# [Exercise description]
Restate the following data in its entirety, word for word and without images.

# [Supplied data]
•••
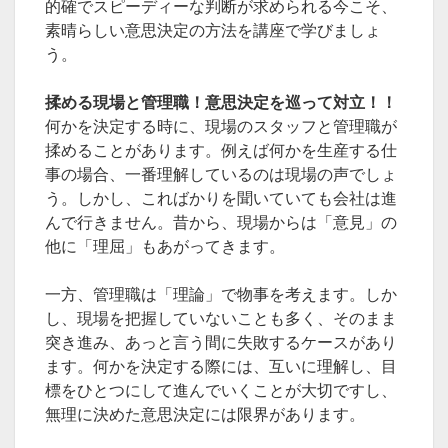
的確でスピーディーな判断が求められる今こそ、
素晴らしい意思決定の方法を講座で学びましょ
う。
揉める現場と管理職！意思決定を巡って対立！！
何かを決定する時に、現場のスタッフと管理職が
揉めることがあります。例えば何かを生産する仕
事の場合、一番理解しているのは現場の声でしょ
う。しかし、こればかりを聞いていても会社は進
んで行きません。昔から、現場からは「意見」の
他に「理屈」もあがってきます。
一方、管理職は「理論」で物事を考えます。しか
し、現場を把握していないことも多く、そのまま
突き進み、あっと言う間に失敗するケースがあり
ます。何かを決定する際には、互いに理解し、目
標をひとつにして進んでいくことが大切ですし、
無理に決めた意思決定には限界があります。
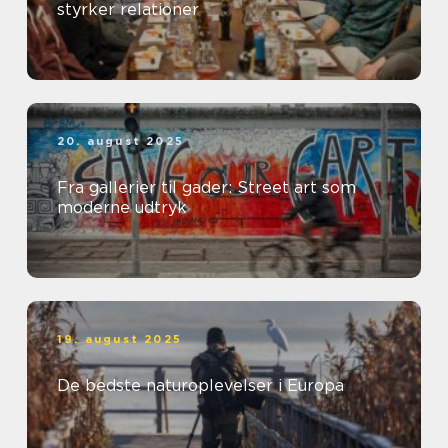
styrker relationer
20. august 2025
Fra gallerier til gader: Street art som
moderne udtryk
19. august 2025
De bedste naturoplevelser i Europa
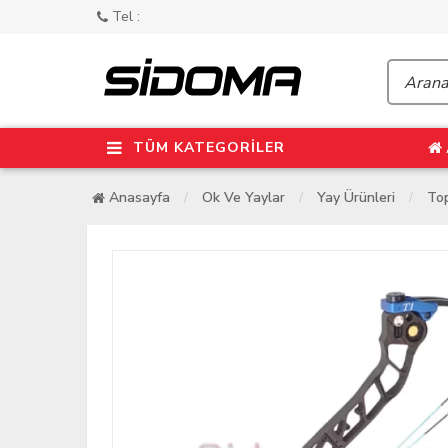
Tel :
TÜM KATEGORİLER
Anasayfa
Ok Ve Yaylar
Yay Ürünleri
To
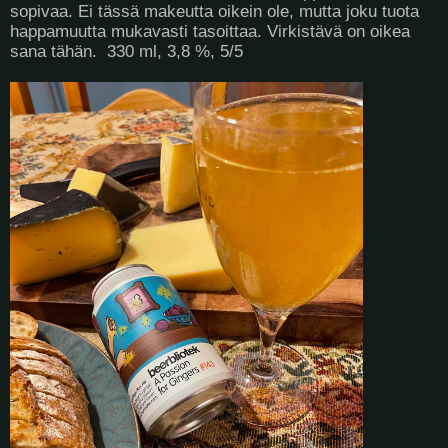
sopivaa. Ei tässä makeutta oikein ole, mutta joku tuota
happamuutta mukavasti tasoittaa. Virkistävä on oikea
sana tähän. 330 ml, 3,8 %, 5/5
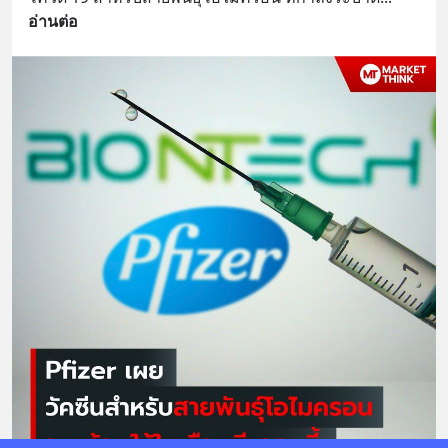
อ่านต่อ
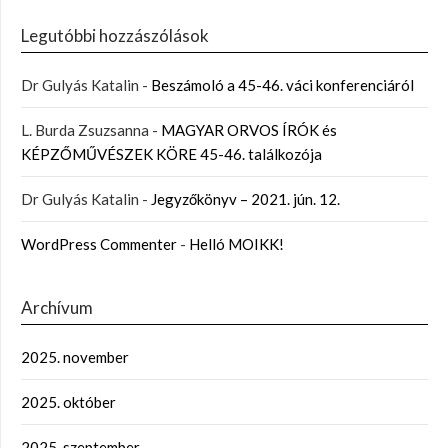
Legutóbbi hozzászólások
Dr Gulyás Katalin
-
Beszámoló a 45-46. váci konferenciáról
L. Burda Zsuzsanna
-
MAGYAR ORVOS ÍRÓK és
KÉPZŐMŰVÉSZEK KÖRE 45-46. találkozója
Dr Gulyás Katalin
-
Jegyzőkönyv – 2021. jún. 12.
WordPress Commenter
-
Helló MOIKK!
Archívum
2025. november
2025. október
2025. szeptember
•••
# [Solution for this problem]
的確でスピーディーな判断が求められる今こそ、
素晴らしい意思決定の方法を講座で学びましょ
う。
揉める現場と管理職！意思決定を巡って対立！！
何かを決定する時に、現場のスタッフと管理職が
揉めることがあります。例えば何かを生産する仕
事の場合、一番理解しているのは現場の声でしょ
う。しかし、こればかりを聞いていても会社は進
んで行きません。昔から、現場からは「意見」の
他に「理屈」もあがってきます。
一方、管理職は「理論」で物事を考えます。しか
し、現場を把握していないことも多く、そのまま
突き進み、あっと言う間に失敗するケースがあり
ます。何かを決定する際には、互いに理解し、目
標をひとつにして進んでいくことが大切ですし、
無理に決めた意思決定には限界があります。
styrker relationer
20. august 2025
Fra gallerier til gader: Street art som
moderne udtryk
19. august 2025
De bedste naturoplevelser i Europa
Tel :
TÜM KATEGORİLER
Anasayfa
Ok Ve Yaylar
Yay Ürünleri
To
sopivaa. Ei tässä makeutta oikein ole, mutta joku tuota
happamuutta mukavasti tasoittaa. Virkistävä on oikea
sana tähän. 330 ml, 3,8 %, 5/5
อ่านต่อ
Legutóbbi hozzászólások
Dr Gulyás Katalin
-
Beszámoló a 45-46. váci konferenciáról
L. Burda Zsuzsanna
-
MAGYAR ORVOS ÍRÓK és
KÉPZŐMŰVÉSZEK KÖRE 45-46. találkozója
Dr Gulyás Katalin
-
Jegyzőkönyv – 2021. jún. 12.
WordPress Commenter
-
Helló MOIKK!
Archívum
2025. november
2025. október
2025. szeptember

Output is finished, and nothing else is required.